→ **TAREAS**:
1. En el fragmento sobre el crimen organizado, ¿qué senador tuvo bajo su control el comité de investigación especial?
2. Cambia "fraude" por "estafa" en el pasaje del fragmento sobre el crimen organizado que empieza con "Más allá de" y sigue hasta "ciudades del territorio.".

→ **FRAGMENTO DEL TEXTO**:
# # # #

Más allá de desarrollar reformas políticas o sociales, en este periodo urgió el interés por desarrollar un reforzamiento legal y jurídico (Von Lampe, 1999). A su vez, en las décadas de 1930 y 1940, el concepto del crimen organizado perdió atención y relevancia en la esfera pública y mediática. Regresó, con un nuevo condicionamiento significativo, hacia 1950, cuando una comisión del senado de Estados Unidos se enfrentó a un caso de fraude de comercio interestatal que se extendió paulatinamente por varias ciudades del territorio.
The Kefauver Comitee: 1950-1952
Bajo el control del senador de Tennessee, Estes Kefauver, se creó el comité de investigación especial encargado de llevar a cabo las indagaciones conducentes para probar cómo las organizaciones criminales utilizaban los canales interestatales de comercio para desarrollar actividades ilegales. El dilema fue controversial. La comisión Kefauver buscó probar la existencia de grupos criminales que operaban conectados, al mismo tiempo que la Oficina Federal de Investigaciones (FBI, por sus siglas en inglés) negaba la existencia de grupos delictivos que pudieran desarrollar dichas actividades en el ámbito nacional y conspirar contra Estados Unidos. Para la Comisión Kefauver existían sindicatos criminales y sus tentáculos llegaban a todas las regiones del país (Hunt, 2016).6 Parte de los cambios sustanciales sobre el significado del fenómeno del crimen organizado se presentó en este periodo. La Comisión Kefauver determinó que muchos criminales operaban unidos como verdaderas organizaciones criminales siniestras, conocidas como mafias. Esto produjo modificaciones en la forma de concebir el problema del crimen organizado. Por una parte, no fue más un fenómeno producto sólo de una localidad determinada, sino un problema nacional con grandes posibilidades de expansión. Por la otra, surgió el componente étnico característico de las mafias ítalo-estadounidenses, que tuvieron sus referentes en grupos criminales italianos, como la Cosa Nostra o la Ndrangetha siciliana. Aquí vale la pena aclarar el problema de la definición de la mafia entre los estadounidenses. Su idea dominante se ajustó a lo que históricamente han percibido y publicitado en los medios de comunicación desde la década de 1930 y hasta nuestros días como mafia italiana -la Cosa Nostra, en específico- (Finckenauer, 2010: 17).

# # # #

→ **CONTENIDO DE DATOS**:
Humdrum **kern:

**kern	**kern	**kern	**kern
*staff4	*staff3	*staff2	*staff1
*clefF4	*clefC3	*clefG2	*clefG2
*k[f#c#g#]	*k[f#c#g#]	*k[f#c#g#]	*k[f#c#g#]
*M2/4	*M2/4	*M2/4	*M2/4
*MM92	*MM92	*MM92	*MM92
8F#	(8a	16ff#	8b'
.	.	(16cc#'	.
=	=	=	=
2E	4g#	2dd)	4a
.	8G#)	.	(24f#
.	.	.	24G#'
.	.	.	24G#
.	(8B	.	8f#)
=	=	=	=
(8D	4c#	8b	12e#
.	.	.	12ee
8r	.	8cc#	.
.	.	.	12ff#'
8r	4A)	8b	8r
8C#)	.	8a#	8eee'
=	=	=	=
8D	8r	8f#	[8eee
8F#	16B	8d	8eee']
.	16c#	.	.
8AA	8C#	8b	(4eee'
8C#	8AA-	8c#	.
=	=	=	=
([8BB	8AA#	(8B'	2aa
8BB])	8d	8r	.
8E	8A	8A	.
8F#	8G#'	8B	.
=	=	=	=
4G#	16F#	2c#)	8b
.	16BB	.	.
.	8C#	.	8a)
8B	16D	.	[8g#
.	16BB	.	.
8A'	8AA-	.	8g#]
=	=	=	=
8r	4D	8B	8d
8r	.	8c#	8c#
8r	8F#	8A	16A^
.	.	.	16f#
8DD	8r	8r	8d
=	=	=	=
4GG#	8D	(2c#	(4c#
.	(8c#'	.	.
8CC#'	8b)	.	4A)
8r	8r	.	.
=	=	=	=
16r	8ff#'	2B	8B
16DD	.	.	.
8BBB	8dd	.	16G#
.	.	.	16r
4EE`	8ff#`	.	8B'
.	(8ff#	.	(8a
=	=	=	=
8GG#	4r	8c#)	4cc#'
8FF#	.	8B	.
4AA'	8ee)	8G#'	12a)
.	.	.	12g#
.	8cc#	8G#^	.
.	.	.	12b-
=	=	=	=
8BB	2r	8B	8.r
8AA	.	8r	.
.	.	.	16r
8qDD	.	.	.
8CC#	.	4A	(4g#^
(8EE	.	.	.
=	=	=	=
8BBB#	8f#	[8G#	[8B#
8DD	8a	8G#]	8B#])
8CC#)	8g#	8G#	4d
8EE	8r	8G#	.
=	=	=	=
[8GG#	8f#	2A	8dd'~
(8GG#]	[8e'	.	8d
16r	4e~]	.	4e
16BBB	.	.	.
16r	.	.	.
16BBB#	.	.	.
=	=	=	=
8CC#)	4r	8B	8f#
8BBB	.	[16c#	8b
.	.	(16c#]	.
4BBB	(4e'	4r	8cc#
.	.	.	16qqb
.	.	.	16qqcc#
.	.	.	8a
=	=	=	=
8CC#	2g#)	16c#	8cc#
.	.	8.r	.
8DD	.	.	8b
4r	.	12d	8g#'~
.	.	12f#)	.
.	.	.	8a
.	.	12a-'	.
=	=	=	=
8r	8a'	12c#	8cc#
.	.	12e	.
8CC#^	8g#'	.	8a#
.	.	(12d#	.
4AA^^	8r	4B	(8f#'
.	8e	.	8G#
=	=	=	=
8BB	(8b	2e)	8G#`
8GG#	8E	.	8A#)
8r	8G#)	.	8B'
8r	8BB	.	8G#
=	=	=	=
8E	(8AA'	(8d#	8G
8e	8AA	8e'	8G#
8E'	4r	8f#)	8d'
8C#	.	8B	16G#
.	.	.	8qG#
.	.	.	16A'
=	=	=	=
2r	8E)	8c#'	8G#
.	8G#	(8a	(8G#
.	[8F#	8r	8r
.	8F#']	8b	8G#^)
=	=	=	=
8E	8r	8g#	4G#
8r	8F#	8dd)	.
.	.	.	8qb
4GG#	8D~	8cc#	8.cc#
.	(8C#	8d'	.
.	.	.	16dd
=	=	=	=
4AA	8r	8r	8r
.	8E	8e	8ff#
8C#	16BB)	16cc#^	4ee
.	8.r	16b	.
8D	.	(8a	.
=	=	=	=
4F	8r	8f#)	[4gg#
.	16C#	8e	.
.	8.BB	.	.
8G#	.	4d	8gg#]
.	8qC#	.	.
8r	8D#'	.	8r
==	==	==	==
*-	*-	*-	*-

# # # #

→ **RESPUESTAS**:
1. Estes Kefauver, senador de Tennessee.

2.
Más allá de desarrollar reformas políticas o sociales, en este periodo urgió el interés por desarrollar un reforzamiento legal y jurídico (Von Lampe, 1999). A su vez, en las décadas de 1930 y 1940, el concepto del crimen organizado perdió atención y relevancia en la esfera pública y mediática. Regresó, con un nuevo condicionamiento significativo, hacia 1950, cuando una comisión del senado de Estados Unidos se enfrentó a un caso de estafa de comercio interestatal que se extendió paulatinamente por varias ciudades del territorio.